相続手続き(銀行編)──被相続人の口座をスムーズに整理する方法
被相続人が亡くなると、銀行に届出を行わなければ、口座の預金を引き出すことができません。
銀行は不正使用や口座売買を防ぐため、名義人の死亡が判明した時点で口座を凍結します。
銀行だけでなく、信用金庫や信用組合でも概ね同様の手続きが必要です。
1. 取引銀行の特定
まず、被相続人がどの銀行に口座を開設していたかを調べます。
- 通帳やキャッシュカード、銀行からの手紙などを確認
- 利用頻度の低い古い口座もあるため、概ねの取引銀行を洗い出す
2. 口座の入出金を確認する
通帳や明細から以下を確認します:
- 公共料金(電気・水道・ガス・NHKなど)
- 家賃やローンの支払い
- 定期的な引き落としの有無
ポイント:支払先への通知は、銀行に死亡届を出す前に行うことをおすすめします。
銀行に死亡届を出すと口座が凍結され、自動引き落としが止まるため、支払い遅延や問い合わせが発生する可能性があります。
3. 銀行への届出
銀行への届出は電話でも窓口でも可能です。
届出後、銀行は口座に取引制限を設定し、ATMやキャッシュカードでの操作はできなくなります。
4. 相続手続きの書類準備
銀行から相続手続きの案内が届きます。
提出書類には以下が必要です(銀行によって提出書類が変わります):
- 被相続人の出生から死亡までの戸籍謄本
- 相続人の印鑑証明書
- 遺産分割協議書(必要な場合)
銀行側で書類のチェックが完了すれば、口座の解約や相続人への振替が可能です。
注意点:書類に誤りや不足があると、何度も銀行に足を運ぶ必要があります。
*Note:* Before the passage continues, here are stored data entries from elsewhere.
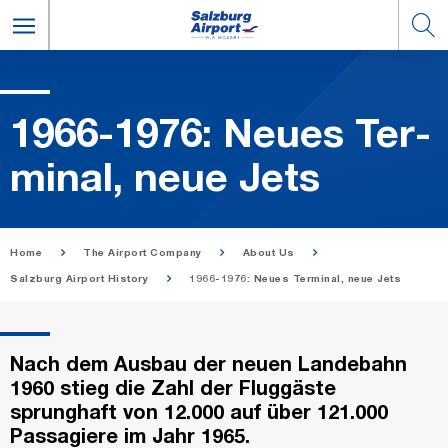
1966-1976: Neues Ter­
mi­nal, neue Jets
Home
The Airport Company
About Us
Salzburg Airport History
1966-1976: Neues Terminal, neue Jets
Nach dem Ausbau der neuen Landebahn
1960 stieg die Zahl der Fluggäste
sprunghaft von 12.000 auf über 121.000
Passagiere im Jahr 1965.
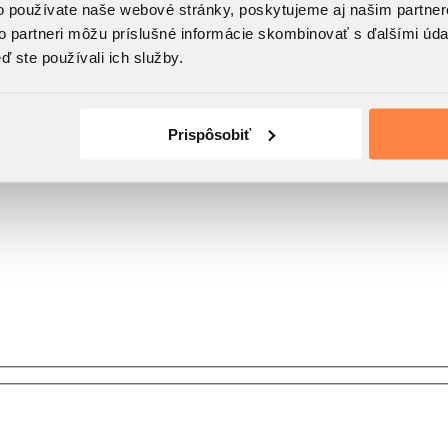
o používate naše webové stránky, poskytujeme aj našim partner
to partneri môžu príslušné informácie skombinovať s ďalšími údaj
ď ste používali ich služby.
Prispôsobiť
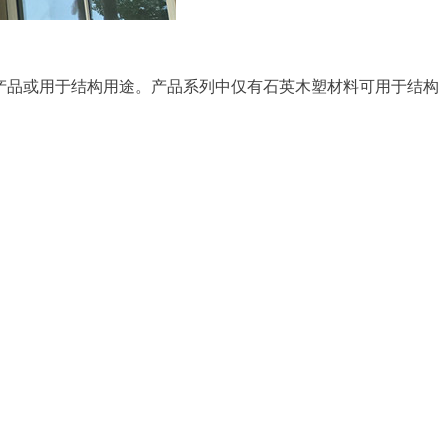
”产品或用于结构用途。产品系列中仅有石英木塑材料可用于结构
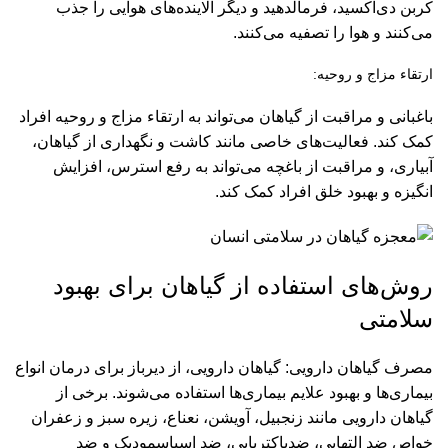
کربن دی‌اکسید، فرمالدهید و دیگر آلاینده‌های هوایی را جذب
می‌کنند و هوا را تصفیه می‌کنند.
ارتقاء مزاج و روحیه:
باغبانی و مراقبت از گیاهان می‌تواند به ارتقاء مزاج و روحیه افراد
کمک کند. فعالیت‌های خاصی مانند کاشت و نگهداری از گیاهان،
آبیاری، و مراقبت از باغچه می‌تواند به رفع استرس، افزایش
انگیزه و بهبود خلق افراد کمک کند.
روش‌های استفاده از گیاهان برای بهبود
سلامتی
مصرف گیاهان دارویی: گیاهان دارویی، از دیرباز برای درمان انواع
بیماری‌ها و بهبود علایم بیماری‌ها استفاده می‌شوند. برخی از
گیاهان دارویی مانند زنجبیل، آویشن، نعناع، زیره سبز و زعفران
خواص ضد التهابی، ضدباکتریایی، ضد اسپاسمودیک و ضد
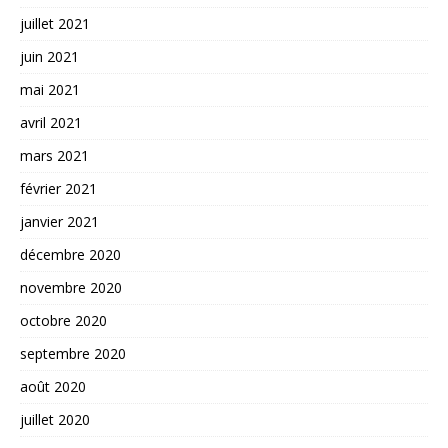
juillet 2021
juin 2021
mai 2021
avril 2021
mars 2021
février 2021
janvier 2021
décembre 2020
novembre 2020
octobre 2020
septembre 2020
août 2020
juillet 2020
遠方の銀行や平日のみの窓口だと、時間や体力の負担が大きくなります。
5. 専門家に依頼するメリット
- 提出書類の不備や不足を防ぎ、手続きをスムーズに進められる
- 遠方の銀行や複数の金融機関をまとめて対応可能
- 時間や交通費の負担を減らすことができる
結論:銀行手続きは、書類準備・提出・確認に手間がかかるため、行政書士などの専門家に依頼することも検討すると安心です。